2. A jungle of greenery
This year has been all about green. Practically every paint firm chose some shade of green as its 2022 color of the year. Homeowners were encouraged to add greenery anywhere and everywhere, including oversized planters perched atop dining room tables or on every shelf in a kitchen, home office or bathroom, and even hanging greenery from lighting fixtures. Even worse, moss walls are still hanging on—a trend we called out as the worst last year. On Instagram, all of these giant shades of greenery can give home photos a “wow” moment. In real life, however, you may have engulfed yourself in too much green. Grab a machete and cut your way out of your overgrown jungle. We love greenery, but it doesn’t need to be in every single corner of your home. If the dining table has a giant plant that you can’t see over, you’ve gone too far. Buy a greenhouse to store all the extra plants.
1. The “cloffice”
The pandemic-inspired trend of turning closets into home offices seemed like a practical solution in a sudden work-from-home culture.

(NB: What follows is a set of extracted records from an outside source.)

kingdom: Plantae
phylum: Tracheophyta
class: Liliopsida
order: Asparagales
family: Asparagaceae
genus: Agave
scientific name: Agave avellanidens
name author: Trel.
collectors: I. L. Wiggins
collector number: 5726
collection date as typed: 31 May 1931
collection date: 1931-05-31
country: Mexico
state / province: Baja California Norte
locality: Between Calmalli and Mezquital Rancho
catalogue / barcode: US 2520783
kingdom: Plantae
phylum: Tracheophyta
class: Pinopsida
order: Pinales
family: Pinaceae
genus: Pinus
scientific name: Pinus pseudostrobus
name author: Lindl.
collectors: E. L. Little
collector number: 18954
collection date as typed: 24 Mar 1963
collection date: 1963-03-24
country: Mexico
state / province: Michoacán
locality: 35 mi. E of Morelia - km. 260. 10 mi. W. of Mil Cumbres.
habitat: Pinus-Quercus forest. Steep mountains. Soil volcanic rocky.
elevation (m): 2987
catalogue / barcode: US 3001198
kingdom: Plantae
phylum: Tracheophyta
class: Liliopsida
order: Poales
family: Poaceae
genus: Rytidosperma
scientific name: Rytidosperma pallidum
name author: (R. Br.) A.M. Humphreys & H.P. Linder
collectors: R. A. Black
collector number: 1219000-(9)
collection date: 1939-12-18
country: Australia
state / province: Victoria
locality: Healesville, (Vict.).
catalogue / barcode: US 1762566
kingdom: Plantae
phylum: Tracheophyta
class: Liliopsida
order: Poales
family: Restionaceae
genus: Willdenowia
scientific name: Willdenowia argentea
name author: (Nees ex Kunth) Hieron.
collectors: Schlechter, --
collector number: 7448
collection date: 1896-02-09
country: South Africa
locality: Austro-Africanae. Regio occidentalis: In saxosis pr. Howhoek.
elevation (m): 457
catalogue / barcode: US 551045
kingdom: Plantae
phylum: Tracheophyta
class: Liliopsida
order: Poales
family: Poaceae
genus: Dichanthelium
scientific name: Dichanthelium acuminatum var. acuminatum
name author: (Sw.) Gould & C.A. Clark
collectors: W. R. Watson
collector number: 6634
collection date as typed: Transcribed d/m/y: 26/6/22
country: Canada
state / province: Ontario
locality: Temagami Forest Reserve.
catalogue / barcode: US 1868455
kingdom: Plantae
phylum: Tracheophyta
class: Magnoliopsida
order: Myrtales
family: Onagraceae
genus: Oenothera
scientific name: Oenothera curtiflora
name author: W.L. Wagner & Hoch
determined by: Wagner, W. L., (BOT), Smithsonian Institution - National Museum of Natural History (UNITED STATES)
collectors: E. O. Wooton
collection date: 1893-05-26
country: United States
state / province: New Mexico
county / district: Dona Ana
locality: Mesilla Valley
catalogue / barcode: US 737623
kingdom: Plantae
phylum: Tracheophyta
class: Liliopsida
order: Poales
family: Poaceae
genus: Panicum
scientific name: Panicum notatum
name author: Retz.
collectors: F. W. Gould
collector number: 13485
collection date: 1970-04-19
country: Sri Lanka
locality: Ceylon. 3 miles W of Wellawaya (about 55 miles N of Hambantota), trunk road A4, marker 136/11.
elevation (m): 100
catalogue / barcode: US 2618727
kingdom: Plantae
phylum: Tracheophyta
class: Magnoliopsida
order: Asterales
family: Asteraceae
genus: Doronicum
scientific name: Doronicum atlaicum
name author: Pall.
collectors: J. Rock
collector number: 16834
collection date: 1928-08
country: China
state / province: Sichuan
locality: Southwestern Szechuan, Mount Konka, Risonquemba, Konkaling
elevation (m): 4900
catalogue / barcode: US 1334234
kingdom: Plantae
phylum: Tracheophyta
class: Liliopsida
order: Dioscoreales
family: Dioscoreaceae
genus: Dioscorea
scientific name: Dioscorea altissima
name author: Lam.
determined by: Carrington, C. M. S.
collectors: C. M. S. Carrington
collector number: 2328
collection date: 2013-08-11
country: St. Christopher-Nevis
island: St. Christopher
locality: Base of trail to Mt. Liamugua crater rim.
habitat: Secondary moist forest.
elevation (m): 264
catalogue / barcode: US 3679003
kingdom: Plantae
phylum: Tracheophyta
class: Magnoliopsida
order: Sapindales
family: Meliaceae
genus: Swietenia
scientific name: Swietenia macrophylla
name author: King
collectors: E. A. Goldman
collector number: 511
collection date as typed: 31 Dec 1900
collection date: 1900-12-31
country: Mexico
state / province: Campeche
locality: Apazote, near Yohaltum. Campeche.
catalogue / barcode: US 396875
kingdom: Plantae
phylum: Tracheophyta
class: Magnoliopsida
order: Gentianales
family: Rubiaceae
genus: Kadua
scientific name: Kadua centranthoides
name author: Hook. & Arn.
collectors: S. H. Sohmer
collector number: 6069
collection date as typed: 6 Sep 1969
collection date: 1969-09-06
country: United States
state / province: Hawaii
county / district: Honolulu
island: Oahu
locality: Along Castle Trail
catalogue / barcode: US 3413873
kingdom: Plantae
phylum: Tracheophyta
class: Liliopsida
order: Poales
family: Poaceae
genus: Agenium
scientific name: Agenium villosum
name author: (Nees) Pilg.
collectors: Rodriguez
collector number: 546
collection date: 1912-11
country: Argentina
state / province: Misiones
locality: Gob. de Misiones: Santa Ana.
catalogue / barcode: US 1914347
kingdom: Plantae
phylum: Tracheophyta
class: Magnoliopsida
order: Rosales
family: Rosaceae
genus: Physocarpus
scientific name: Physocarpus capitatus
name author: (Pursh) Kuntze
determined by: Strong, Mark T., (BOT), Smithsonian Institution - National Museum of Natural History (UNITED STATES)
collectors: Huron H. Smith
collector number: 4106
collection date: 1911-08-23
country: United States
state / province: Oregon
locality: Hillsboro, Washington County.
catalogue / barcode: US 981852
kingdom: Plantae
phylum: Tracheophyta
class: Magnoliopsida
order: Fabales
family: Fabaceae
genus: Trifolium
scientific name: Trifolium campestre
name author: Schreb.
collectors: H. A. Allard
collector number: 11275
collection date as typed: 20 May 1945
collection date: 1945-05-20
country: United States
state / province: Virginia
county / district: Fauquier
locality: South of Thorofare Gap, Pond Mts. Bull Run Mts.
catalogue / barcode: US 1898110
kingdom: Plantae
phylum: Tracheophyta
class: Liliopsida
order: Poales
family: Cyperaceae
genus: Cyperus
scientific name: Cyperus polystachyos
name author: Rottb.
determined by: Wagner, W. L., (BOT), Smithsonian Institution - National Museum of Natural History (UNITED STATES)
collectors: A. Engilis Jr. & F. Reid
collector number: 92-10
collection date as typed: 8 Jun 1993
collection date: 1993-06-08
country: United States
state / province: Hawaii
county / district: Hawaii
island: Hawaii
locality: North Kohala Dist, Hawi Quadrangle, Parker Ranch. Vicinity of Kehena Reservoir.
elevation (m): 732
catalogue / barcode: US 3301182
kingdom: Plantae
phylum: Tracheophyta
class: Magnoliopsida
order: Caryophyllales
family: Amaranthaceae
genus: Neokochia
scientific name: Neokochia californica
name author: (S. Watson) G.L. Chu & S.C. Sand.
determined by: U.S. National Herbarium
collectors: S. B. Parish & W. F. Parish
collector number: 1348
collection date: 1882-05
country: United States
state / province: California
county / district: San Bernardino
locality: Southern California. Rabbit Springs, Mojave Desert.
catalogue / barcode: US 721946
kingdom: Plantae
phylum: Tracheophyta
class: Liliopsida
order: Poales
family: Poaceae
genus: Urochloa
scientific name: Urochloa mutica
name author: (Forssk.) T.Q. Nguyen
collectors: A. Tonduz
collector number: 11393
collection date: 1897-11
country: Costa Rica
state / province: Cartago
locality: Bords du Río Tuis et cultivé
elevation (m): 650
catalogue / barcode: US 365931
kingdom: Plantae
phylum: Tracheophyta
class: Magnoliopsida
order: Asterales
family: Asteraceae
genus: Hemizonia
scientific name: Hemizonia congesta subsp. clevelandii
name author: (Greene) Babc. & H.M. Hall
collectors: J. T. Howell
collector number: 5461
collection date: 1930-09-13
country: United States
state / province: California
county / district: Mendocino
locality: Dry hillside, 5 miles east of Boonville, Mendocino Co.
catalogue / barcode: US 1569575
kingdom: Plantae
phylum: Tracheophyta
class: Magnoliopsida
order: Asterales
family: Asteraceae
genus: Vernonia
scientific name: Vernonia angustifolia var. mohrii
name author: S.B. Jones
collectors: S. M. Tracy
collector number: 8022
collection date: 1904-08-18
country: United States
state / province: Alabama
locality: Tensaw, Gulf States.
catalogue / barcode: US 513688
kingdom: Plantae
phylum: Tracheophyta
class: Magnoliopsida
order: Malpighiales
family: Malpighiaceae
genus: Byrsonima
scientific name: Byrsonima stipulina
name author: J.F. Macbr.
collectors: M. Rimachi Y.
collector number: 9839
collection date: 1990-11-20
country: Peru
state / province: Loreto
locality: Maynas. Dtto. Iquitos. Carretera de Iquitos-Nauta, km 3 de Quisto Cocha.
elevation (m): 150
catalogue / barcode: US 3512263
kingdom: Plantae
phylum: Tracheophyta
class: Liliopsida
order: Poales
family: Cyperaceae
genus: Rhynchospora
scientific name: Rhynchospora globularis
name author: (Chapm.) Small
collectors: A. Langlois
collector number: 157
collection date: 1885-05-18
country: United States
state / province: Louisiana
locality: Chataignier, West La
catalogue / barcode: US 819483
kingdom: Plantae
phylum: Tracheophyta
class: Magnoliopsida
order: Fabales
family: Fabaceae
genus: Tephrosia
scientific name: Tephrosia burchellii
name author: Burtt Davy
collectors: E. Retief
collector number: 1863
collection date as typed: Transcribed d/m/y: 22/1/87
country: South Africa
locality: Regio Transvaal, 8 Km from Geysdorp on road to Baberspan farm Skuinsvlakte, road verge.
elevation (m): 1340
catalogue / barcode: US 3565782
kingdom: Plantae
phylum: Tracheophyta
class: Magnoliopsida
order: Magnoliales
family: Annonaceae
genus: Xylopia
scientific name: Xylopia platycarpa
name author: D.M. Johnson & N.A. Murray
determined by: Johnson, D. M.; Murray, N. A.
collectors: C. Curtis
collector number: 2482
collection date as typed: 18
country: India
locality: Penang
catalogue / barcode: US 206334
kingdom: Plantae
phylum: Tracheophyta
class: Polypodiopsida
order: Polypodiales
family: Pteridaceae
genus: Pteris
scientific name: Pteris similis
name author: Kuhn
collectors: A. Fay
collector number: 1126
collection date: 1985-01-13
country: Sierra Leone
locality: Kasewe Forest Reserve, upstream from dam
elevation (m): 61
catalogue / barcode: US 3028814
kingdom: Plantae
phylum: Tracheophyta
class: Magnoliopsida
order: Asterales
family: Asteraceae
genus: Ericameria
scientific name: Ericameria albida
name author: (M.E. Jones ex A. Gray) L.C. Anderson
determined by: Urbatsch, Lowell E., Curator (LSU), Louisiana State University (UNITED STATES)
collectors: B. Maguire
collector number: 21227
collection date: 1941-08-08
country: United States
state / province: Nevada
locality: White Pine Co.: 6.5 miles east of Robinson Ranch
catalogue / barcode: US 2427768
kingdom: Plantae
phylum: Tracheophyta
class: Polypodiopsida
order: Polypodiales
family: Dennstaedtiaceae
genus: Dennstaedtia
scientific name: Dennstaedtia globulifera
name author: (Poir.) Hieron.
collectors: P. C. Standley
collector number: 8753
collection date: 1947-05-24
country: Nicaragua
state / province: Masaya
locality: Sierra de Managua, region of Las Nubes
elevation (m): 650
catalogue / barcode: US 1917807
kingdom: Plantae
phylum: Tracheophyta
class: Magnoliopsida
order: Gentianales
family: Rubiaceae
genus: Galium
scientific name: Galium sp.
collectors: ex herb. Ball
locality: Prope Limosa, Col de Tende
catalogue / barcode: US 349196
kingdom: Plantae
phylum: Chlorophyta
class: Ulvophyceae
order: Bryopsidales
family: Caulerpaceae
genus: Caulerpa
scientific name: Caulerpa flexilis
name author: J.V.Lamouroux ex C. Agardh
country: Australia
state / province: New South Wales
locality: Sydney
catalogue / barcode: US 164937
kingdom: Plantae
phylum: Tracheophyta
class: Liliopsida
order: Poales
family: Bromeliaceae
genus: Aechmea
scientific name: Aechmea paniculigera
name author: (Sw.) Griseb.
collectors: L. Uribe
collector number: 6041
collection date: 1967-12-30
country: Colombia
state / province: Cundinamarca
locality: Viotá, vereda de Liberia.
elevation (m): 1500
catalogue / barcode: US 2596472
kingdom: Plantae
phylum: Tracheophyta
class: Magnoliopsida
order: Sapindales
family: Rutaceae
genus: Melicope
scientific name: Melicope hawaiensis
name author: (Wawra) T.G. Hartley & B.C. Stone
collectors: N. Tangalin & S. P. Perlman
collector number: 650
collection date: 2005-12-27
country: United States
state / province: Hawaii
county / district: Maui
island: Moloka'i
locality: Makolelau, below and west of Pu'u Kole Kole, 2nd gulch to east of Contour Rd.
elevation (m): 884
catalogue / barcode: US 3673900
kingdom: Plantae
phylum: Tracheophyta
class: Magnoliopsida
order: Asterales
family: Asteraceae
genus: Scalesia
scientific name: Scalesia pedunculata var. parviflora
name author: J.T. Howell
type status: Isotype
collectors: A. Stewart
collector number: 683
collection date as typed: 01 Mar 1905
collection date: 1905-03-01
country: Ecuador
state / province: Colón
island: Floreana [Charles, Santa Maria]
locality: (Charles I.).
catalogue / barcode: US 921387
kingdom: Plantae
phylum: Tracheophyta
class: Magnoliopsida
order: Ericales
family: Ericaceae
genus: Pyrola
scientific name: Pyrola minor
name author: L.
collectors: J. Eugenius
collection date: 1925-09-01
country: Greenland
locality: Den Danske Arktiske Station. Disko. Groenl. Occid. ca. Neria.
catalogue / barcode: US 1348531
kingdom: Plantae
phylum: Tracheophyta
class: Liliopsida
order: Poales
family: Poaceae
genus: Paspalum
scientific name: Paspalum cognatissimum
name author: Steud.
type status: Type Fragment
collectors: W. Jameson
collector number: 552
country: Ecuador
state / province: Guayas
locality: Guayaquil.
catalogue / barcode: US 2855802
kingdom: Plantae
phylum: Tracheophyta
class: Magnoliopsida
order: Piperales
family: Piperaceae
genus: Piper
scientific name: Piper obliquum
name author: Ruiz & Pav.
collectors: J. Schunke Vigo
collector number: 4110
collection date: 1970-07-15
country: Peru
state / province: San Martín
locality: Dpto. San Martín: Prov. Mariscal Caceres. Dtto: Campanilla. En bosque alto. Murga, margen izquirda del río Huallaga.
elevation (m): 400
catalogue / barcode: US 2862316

These cloffices were all the rage on social media, with homeowners showing off their tiny decked-out workspaces. Everything in the closet was cleared out while spunky, colorful wallpaper backdrops lined them. Open shelving, accessories galore and plants tried to hide the fact that you were still working in a closet. Homeowners are rolling out of the closet after too many months of being tucked away. Instead, they’re preferring a dedicated workspace with more room and light. Plus, they really want to take back their closets and extra storage space for all of those pandemic-inspired splurges they don’t need anymore.